Jogar com as regras dos homens, do sexo casual, virou a regra para que mulheres ao menos pudessem satisfazer seus desejos. Afinal, quem consegue se conhecer no meio de gemidos, chupadas de rola, ou metidas de quatro? Será que alguém pergunta qual é a música que o outro mais gosta, que filmes te emocionaram, ou qual os planos para o futuro no meio daqueles quinze minutos de mero desejo?

Mas o que mais me preocupa é que sinto que eu perdi a capacidade de ter essas paixões. Era isso o que me movia, o que me fazia ao menos ver um pouco de beleza no meio de toda a desgraça. Quando eu conhecia uma garota, e ela tocava meu coração, era quase como se eu entrasse num daqueles mundos do La La Land. Mas nunca havia outra garota para entrar nesse mesmo mundo, pois o paradigma de relacionamentos era outro.

O sinal do aprofundamento da depressão foi esse. Perder as paixões. Desde a última, que escrevi nessa postagem, nada aconteceu parecido. Será que esse foi o ápice? Foi aquela última coisa tão intensa para fechar uma existência de diversas emoções nesse sentido?

Nossa realidade é muito cruel. O mundo é um lugar nefasto e repleto de maldade. Mas a capacidade de sonhar — e aqui incluo não apenas as metas da vida, mas também as nossas paixões — não existem para que a alcancemos. O que importa não é o destino, e sim a viagem. Pois quando sentimos motivados a chegar lá, ganhamos vontade de viver, e com essa motivação, superar as dificuldades.

Pode ser que se alguma das vezes que eu me apaixonei, uma louca poderia ter aceitado, e talvez eu veria como relacionamentos são complexos, difíceis e cheios de sofrimento. Mas, assim como acontece quando corremos atrás de um sonho, a nossa energia vital deve estar em sermos como o cachorro que corre latindo atrás do carro: ele não sabe o que vai fazer quando alcançar o carro, mas ainda assim ele corre. Pois é a expectativa que o faz correr. Assim como os sonhos e paixões nos fazem correr.

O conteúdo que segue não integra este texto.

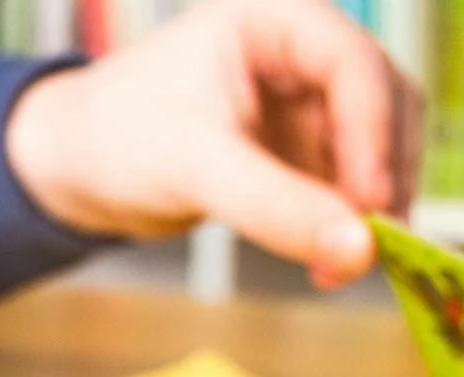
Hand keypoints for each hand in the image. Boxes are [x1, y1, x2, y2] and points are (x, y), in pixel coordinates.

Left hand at [5, 0, 422, 289]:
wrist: (79, 170)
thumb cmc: (117, 138)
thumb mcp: (194, 167)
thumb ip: (275, 206)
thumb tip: (358, 252)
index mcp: (274, 22)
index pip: (354, 66)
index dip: (374, 136)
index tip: (372, 206)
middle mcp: (300, 58)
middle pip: (384, 107)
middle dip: (384, 178)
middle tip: (374, 248)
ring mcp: (304, 110)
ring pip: (374, 153)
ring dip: (372, 210)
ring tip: (345, 266)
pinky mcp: (297, 157)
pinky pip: (345, 189)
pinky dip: (346, 227)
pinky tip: (328, 265)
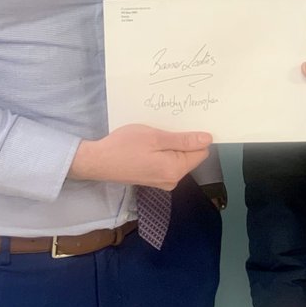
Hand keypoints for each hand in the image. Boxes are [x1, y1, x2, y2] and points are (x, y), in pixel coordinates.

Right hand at [70, 124, 211, 188]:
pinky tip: (149, 144)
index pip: (201, 152)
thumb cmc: (124, 146)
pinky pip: (166, 162)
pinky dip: (162, 151)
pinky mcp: (153, 179)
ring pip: (177, 158)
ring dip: (170, 145)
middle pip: (189, 156)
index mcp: (176, 169)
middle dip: (182, 140)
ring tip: (155, 134)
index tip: (183, 124)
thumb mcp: (155, 137)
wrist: (97, 161)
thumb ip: (183, 140)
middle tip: (165, 127)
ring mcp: (162, 181)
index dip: (195, 137)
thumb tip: (208, 140)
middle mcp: (173, 180)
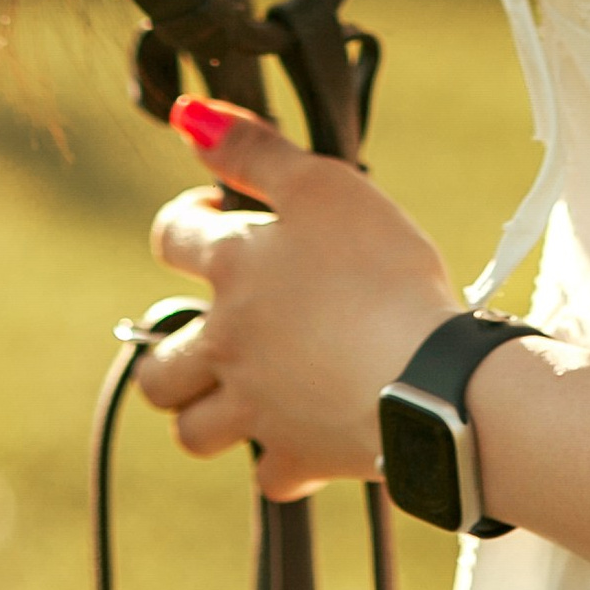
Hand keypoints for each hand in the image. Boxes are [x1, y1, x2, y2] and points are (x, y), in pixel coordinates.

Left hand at [139, 101, 459, 500]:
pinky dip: (279, 458)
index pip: (171, 238)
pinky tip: (303, 435)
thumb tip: (189, 117)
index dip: (187, 220)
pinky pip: (269, 472)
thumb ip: (255, 149)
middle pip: (159, 363)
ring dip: (206, 410)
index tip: (218, 214)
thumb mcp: (324, 184)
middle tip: (218, 327)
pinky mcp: (299, 458)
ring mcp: (258, 410)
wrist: (429, 378)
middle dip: (175, 346)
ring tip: (241, 388)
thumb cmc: (382, 272)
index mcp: (234, 271)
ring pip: (193, 429)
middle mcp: (229, 345)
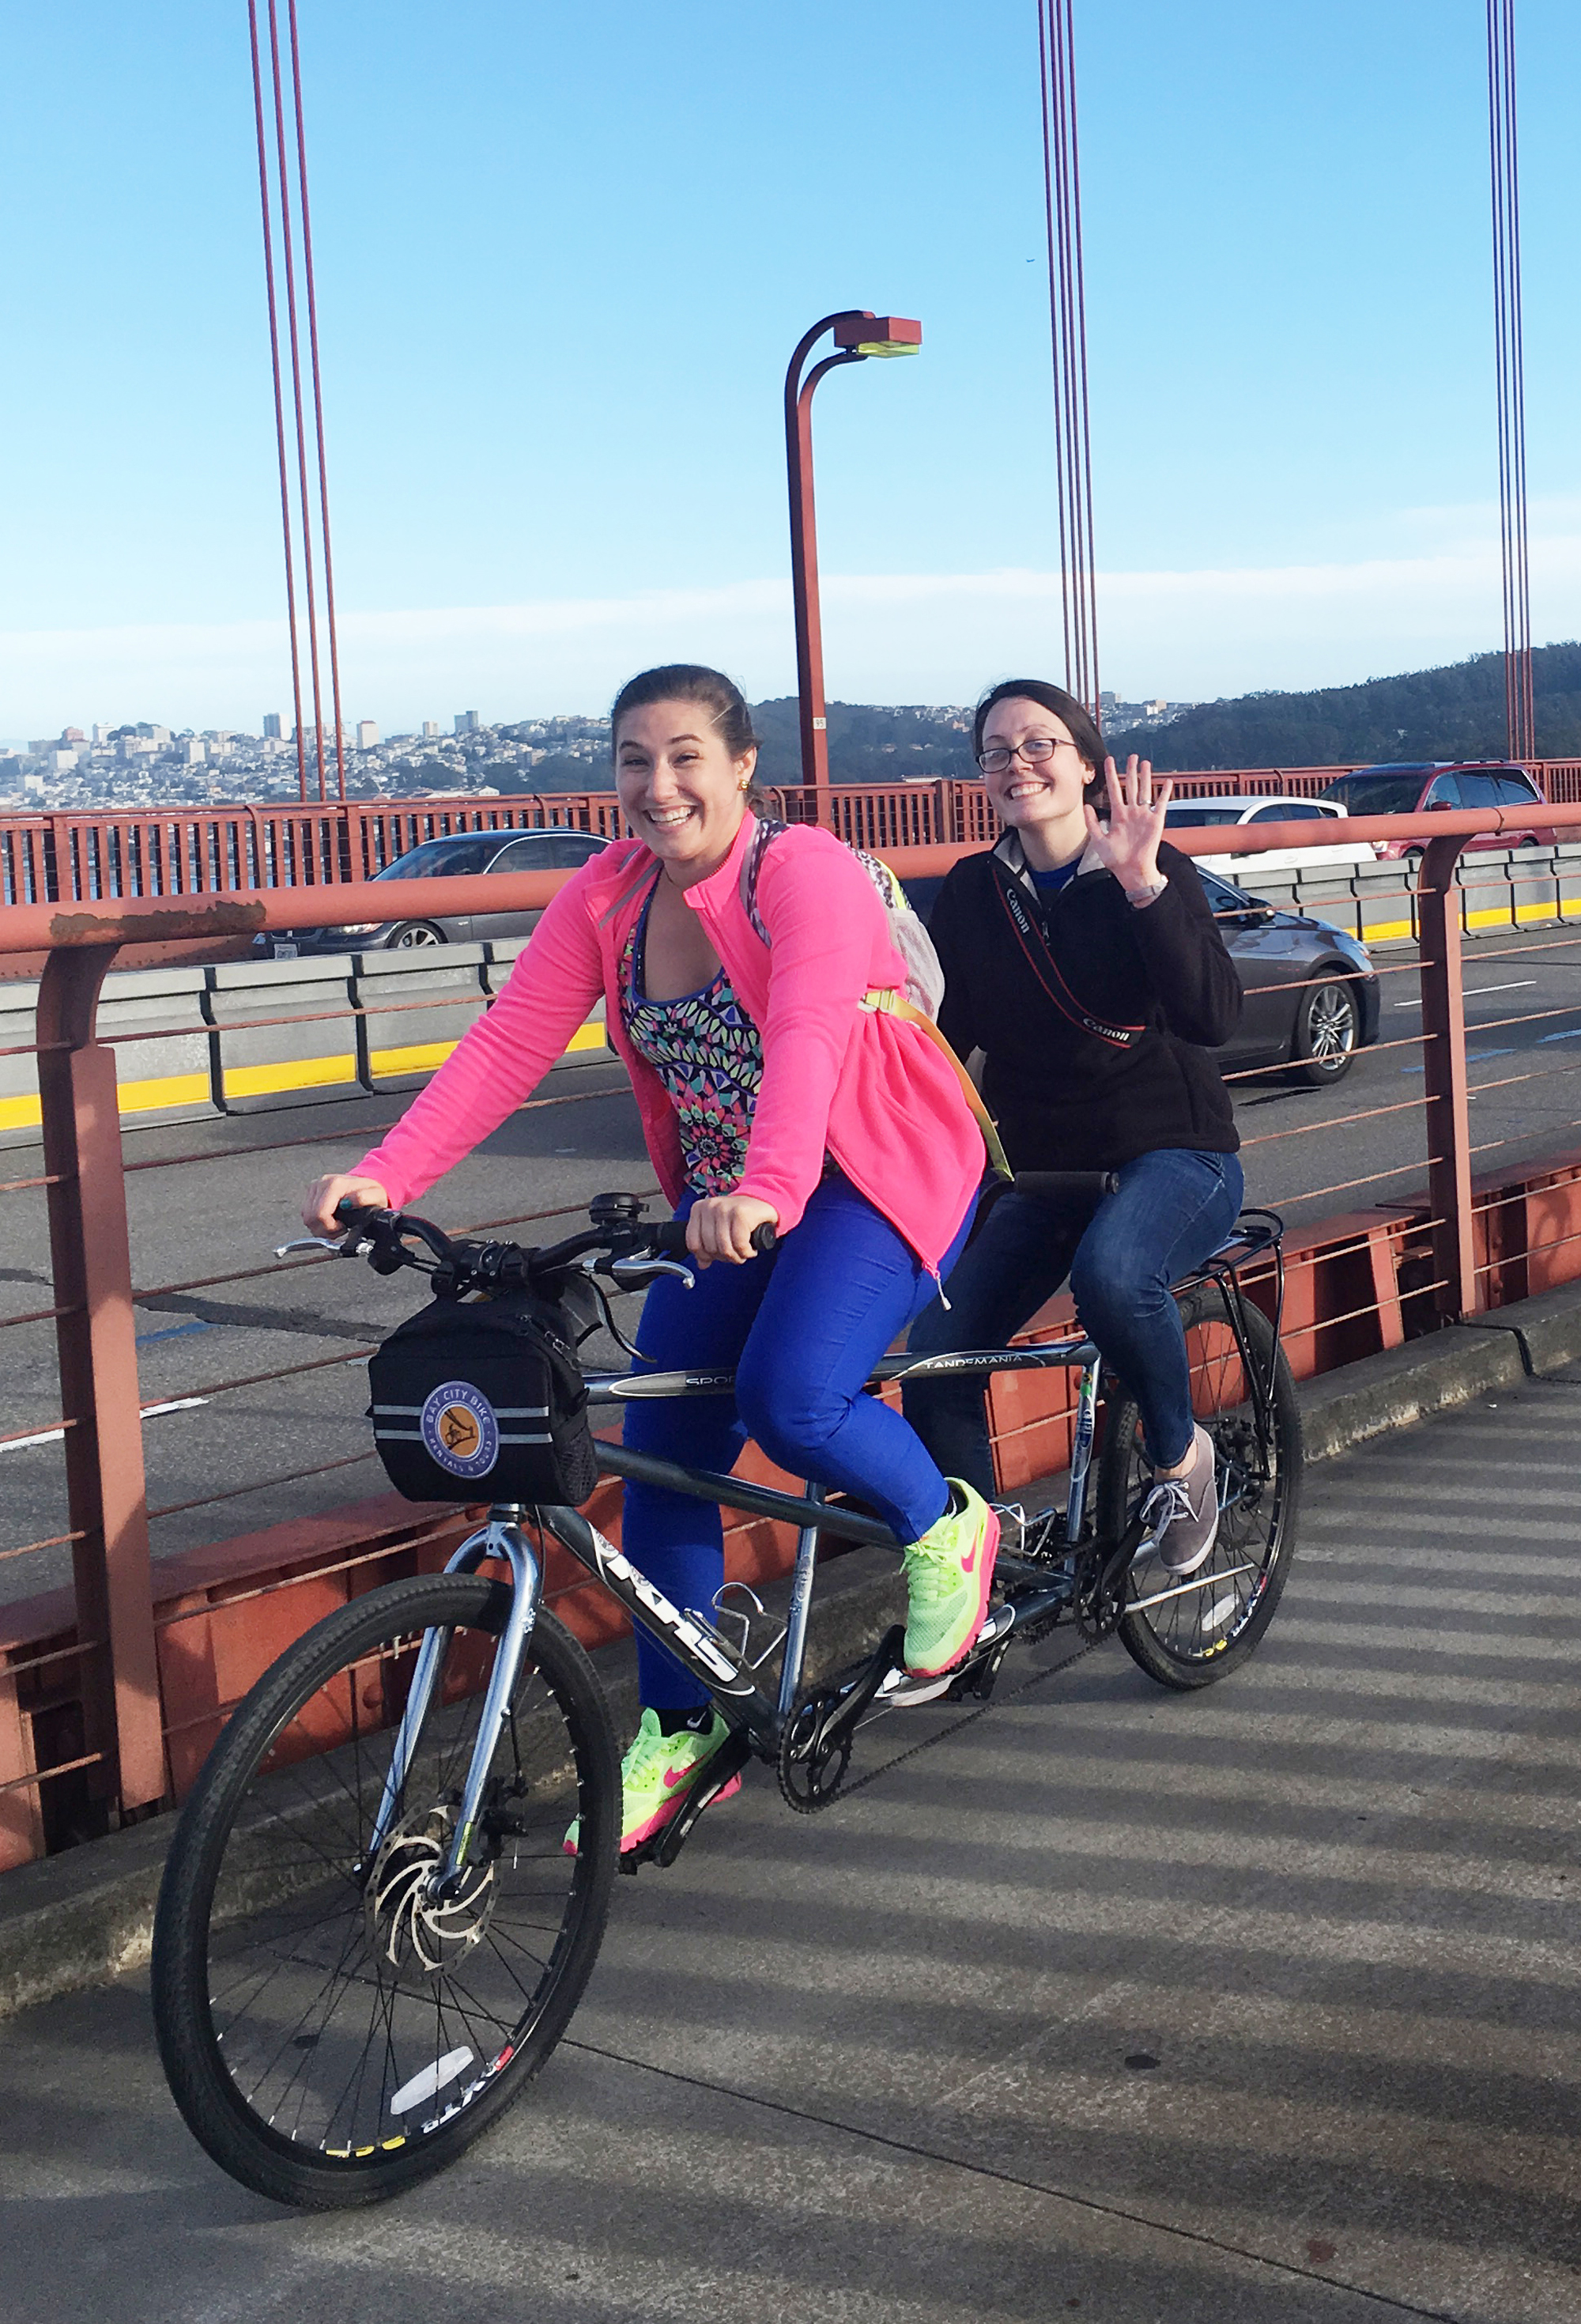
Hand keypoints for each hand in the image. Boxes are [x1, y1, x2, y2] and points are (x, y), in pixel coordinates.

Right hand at [303, 1172, 389, 1235]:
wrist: (364, 1185)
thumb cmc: (370, 1192)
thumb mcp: (375, 1196)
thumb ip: (365, 1198)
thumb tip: (349, 1202)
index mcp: (335, 1184)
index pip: (320, 1214)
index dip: (330, 1227)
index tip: (342, 1228)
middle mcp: (322, 1183)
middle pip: (311, 1218)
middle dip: (324, 1229)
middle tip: (339, 1229)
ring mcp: (314, 1187)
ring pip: (306, 1218)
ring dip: (320, 1227)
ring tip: (336, 1225)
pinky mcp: (311, 1193)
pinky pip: (306, 1214)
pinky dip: (317, 1222)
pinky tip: (330, 1220)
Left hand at [685, 1193, 778, 1266]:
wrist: (763, 1202)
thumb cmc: (739, 1218)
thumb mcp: (718, 1230)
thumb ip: (707, 1246)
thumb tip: (702, 1264)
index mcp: (698, 1209)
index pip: (693, 1243)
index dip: (706, 1256)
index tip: (718, 1255)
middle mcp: (709, 1206)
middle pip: (710, 1248)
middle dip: (725, 1257)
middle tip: (735, 1252)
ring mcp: (724, 1208)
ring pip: (725, 1248)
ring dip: (737, 1257)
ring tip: (743, 1252)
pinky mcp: (740, 1213)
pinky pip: (740, 1245)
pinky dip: (747, 1253)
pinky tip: (751, 1249)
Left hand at [1084, 755, 1173, 895]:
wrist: (1132, 871)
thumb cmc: (1116, 860)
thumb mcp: (1099, 841)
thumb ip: (1092, 823)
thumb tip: (1086, 806)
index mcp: (1118, 815)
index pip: (1114, 790)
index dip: (1111, 775)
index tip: (1109, 761)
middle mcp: (1131, 812)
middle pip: (1131, 786)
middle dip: (1130, 771)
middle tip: (1131, 756)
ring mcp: (1144, 816)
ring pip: (1145, 791)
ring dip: (1145, 777)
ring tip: (1145, 763)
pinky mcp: (1156, 821)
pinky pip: (1161, 803)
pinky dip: (1165, 792)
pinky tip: (1167, 781)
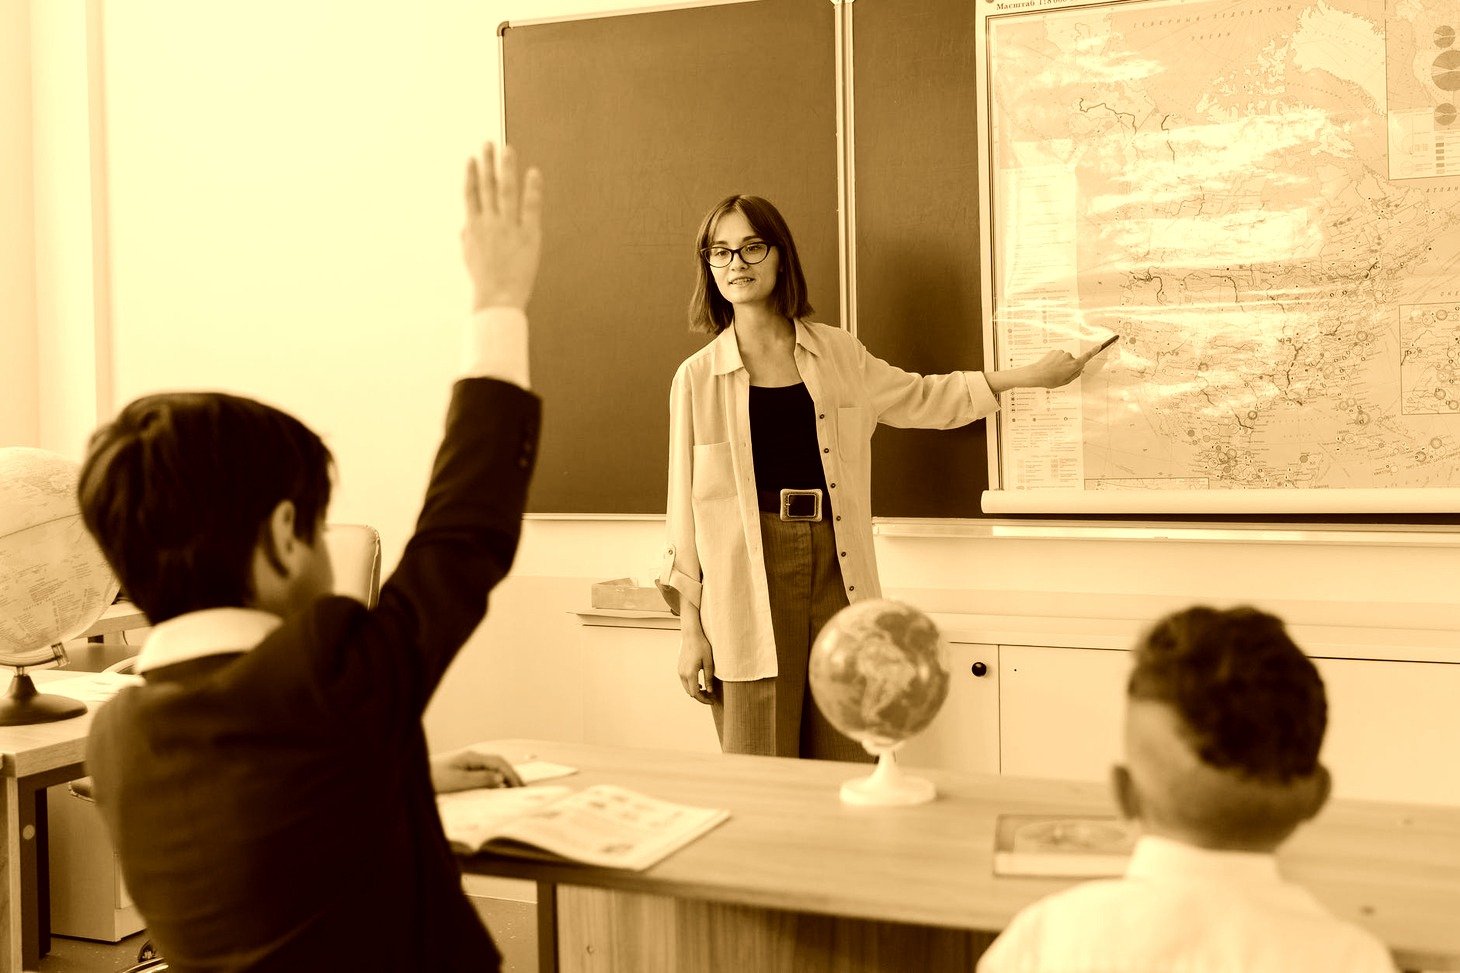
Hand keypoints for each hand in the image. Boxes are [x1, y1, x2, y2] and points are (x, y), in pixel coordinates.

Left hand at [429, 749, 523, 793]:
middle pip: (498, 763)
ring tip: (512, 790)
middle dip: (511, 775)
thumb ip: (480, 779)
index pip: (499, 762)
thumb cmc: (434, 778)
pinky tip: (495, 788)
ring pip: (491, 768)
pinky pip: (483, 773)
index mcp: (472, 757)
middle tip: (522, 789)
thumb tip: (500, 779)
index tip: (520, 787)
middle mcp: (472, 757)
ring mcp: (467, 762)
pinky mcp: (462, 769)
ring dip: (503, 777)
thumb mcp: (458, 781)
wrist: (414, 775)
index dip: (511, 774)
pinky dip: (493, 779)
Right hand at [461, 143, 542, 310]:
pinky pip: (530, 207)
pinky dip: (532, 189)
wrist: (497, 299)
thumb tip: (464, 225)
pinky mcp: (528, 235)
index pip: (471, 195)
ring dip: (506, 168)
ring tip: (507, 149)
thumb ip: (466, 238)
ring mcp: (508, 227)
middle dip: (487, 163)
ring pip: (505, 191)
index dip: (472, 175)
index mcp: (473, 228)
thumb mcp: (469, 258)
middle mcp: (489, 223)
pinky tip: (533, 172)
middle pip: (487, 187)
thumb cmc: (484, 281)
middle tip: (488, 143)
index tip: (472, 158)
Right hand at [677, 627, 715, 704]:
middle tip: (711, 697)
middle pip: (690, 692)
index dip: (704, 700)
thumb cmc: (702, 646)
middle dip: (700, 697)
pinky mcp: (679, 668)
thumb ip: (709, 678)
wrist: (691, 635)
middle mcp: (682, 674)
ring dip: (696, 691)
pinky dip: (692, 685)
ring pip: (687, 688)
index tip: (712, 700)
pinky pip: (684, 681)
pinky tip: (700, 684)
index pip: (696, 693)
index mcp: (690, 673)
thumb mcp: (709, 663)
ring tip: (707, 691)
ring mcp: (679, 671)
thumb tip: (709, 691)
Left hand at [1022, 347, 1100, 388]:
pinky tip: (1049, 366)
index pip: (1086, 357)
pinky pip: (1058, 356)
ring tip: (1053, 371)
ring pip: (1065, 359)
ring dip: (1061, 363)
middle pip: (1074, 361)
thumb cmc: (1050, 380)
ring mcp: (1061, 353)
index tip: (1099, 345)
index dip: (1094, 351)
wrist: (1036, 374)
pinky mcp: (1055, 351)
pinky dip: (1056, 360)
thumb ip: (1075, 374)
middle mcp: (1069, 357)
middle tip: (1060, 374)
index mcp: (1073, 365)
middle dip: (1070, 366)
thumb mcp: (1065, 381)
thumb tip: (1080, 367)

Acho que foi na adolescência que cada um dos meus sonhos foram sumariamente mortos. Querendo que eu trabalhasse na mesma firma que meu avô e meu pai trabalharam, este último projetou em mim como uma continuação dele, que seguiria a mesma carreira, mas não cometeria os mesmos erros que ele.

Mas eu sou eu.

Queria voltar a me apaixonar. Queria reaprender a sonhar. Mas ultimamente ando tão cansado e deprimido que não consigo mais imaginar um futuro diferente.